[SOURCE DATA]

· · ·

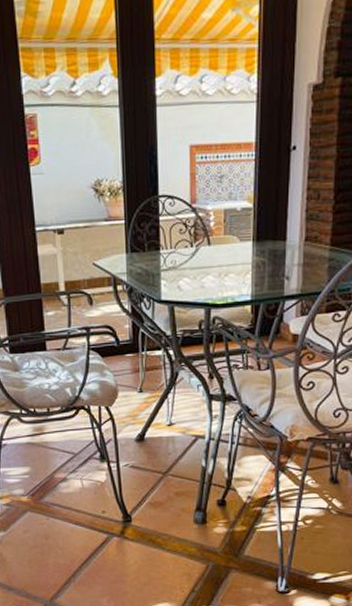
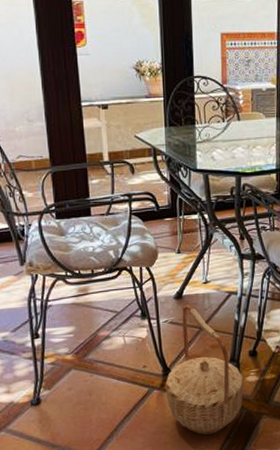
basket: none [126,448,211,586] -> present [165,305,244,435]

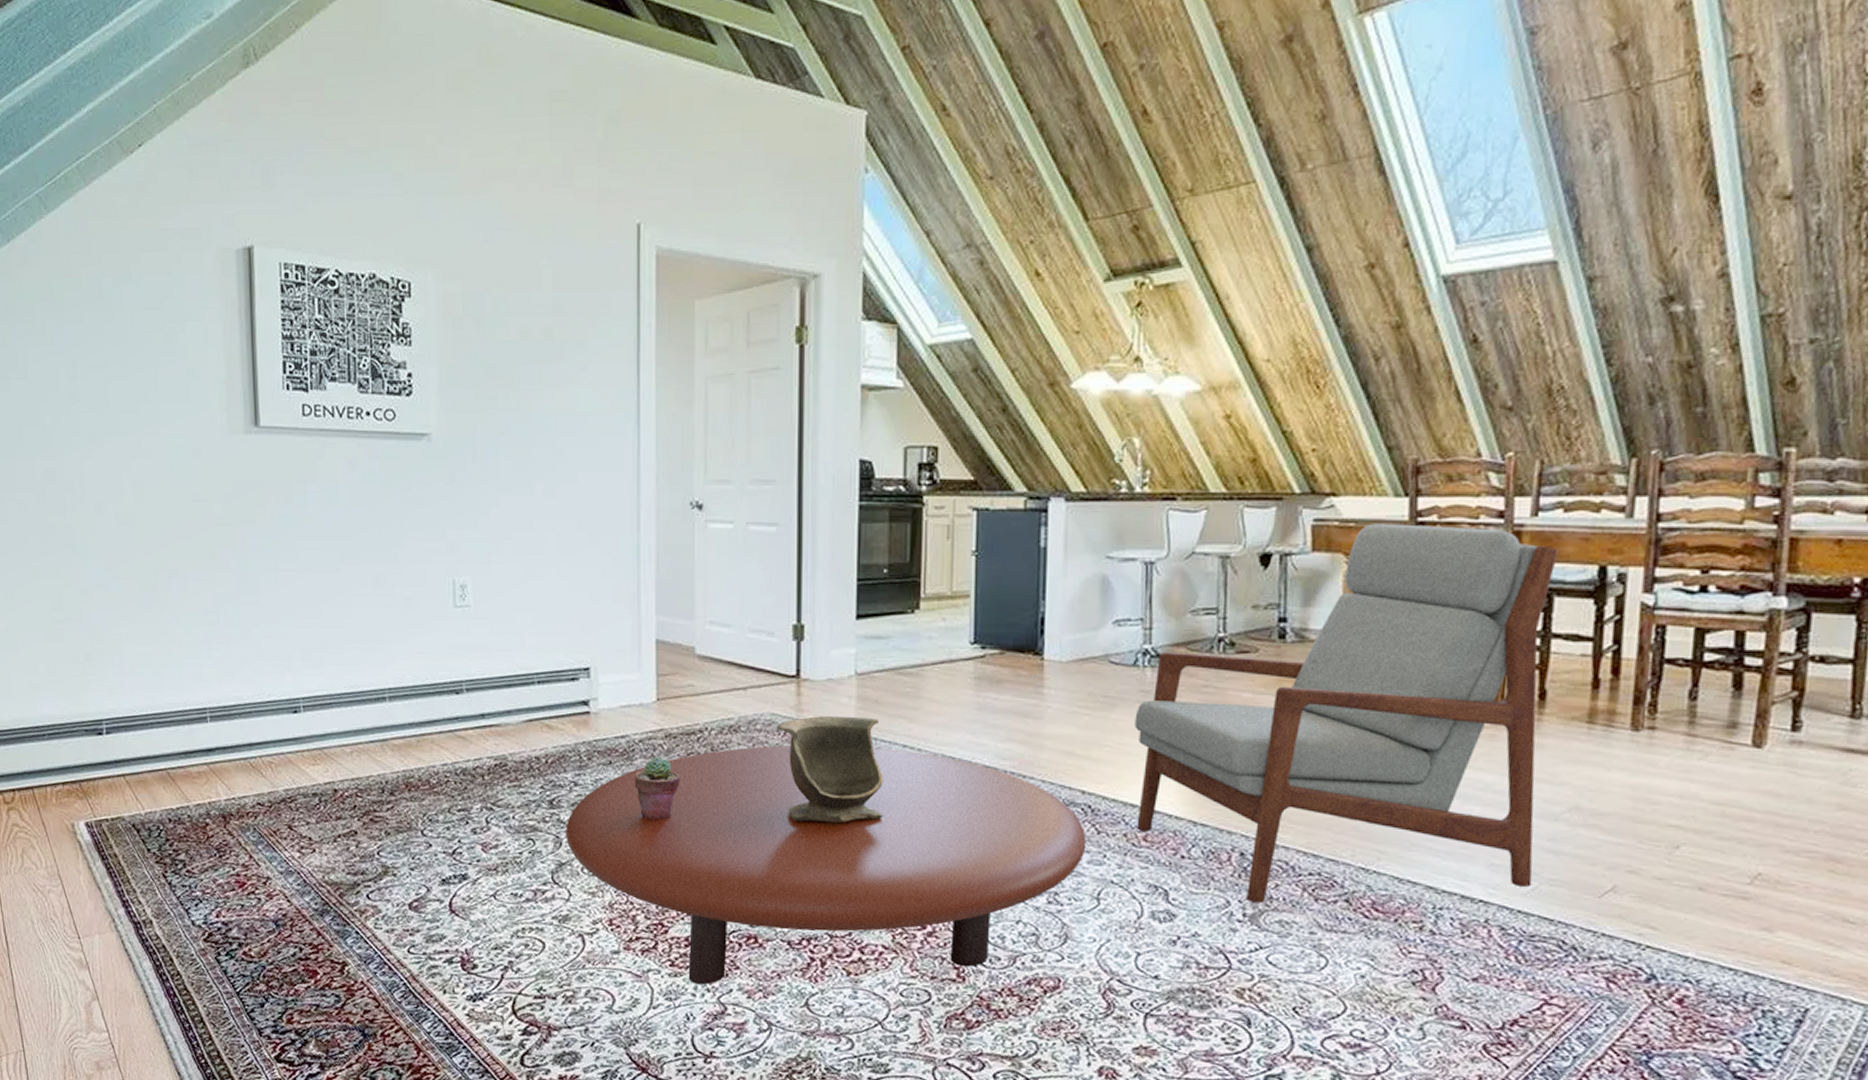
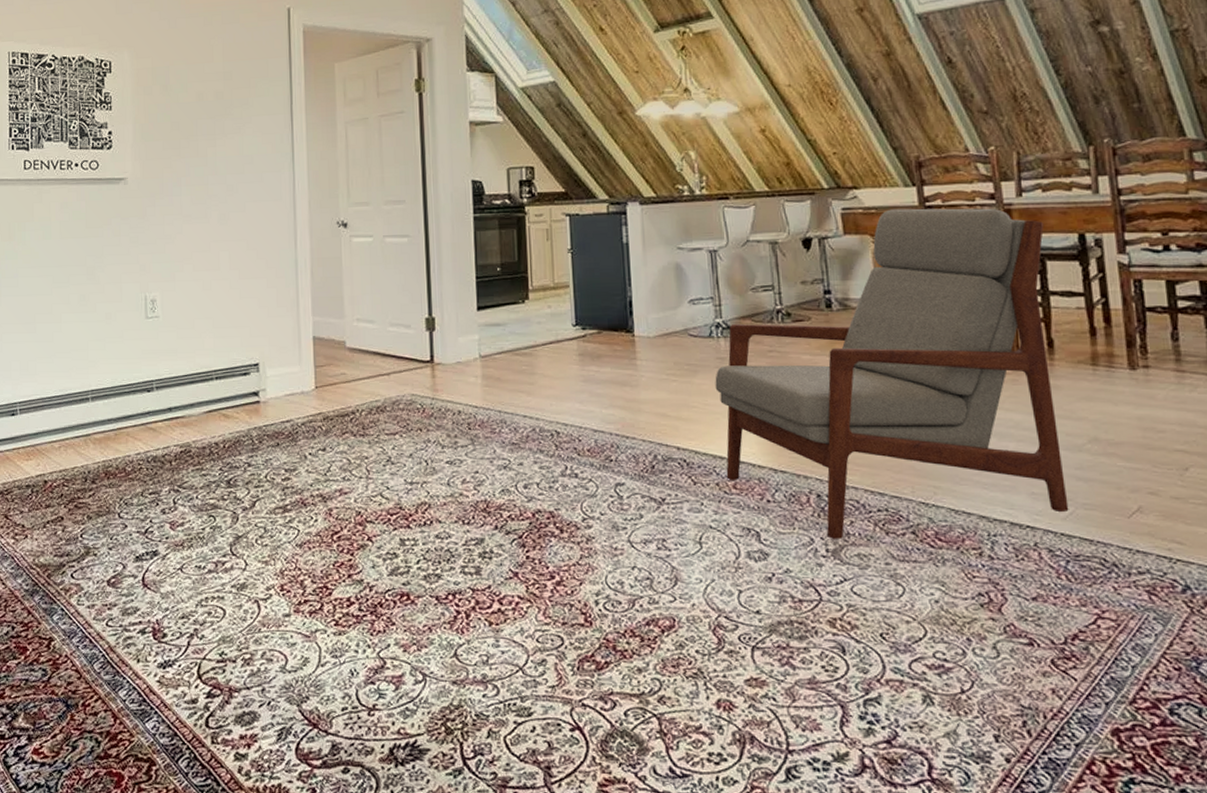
coffee table: present [566,745,1087,985] -> none [241,419,686,642]
potted succulent: present [634,757,681,821] -> none [298,437,338,494]
decorative bowl: present [776,715,883,823] -> none [416,393,510,488]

· · ·

[WHAT TO WORK ON] Would you return the data exactly as written, without the pictures?

[OUTPUT FOR THIS TASK]
basket: none [126,448,211,586] -> present [165,305,244,435]

coffee table: present [566,745,1087,985] -> none [241,419,686,642]
potted succulent: present [634,757,681,821] -> none [298,437,338,494]
decorative bowl: present [776,715,883,823] -> none [416,393,510,488]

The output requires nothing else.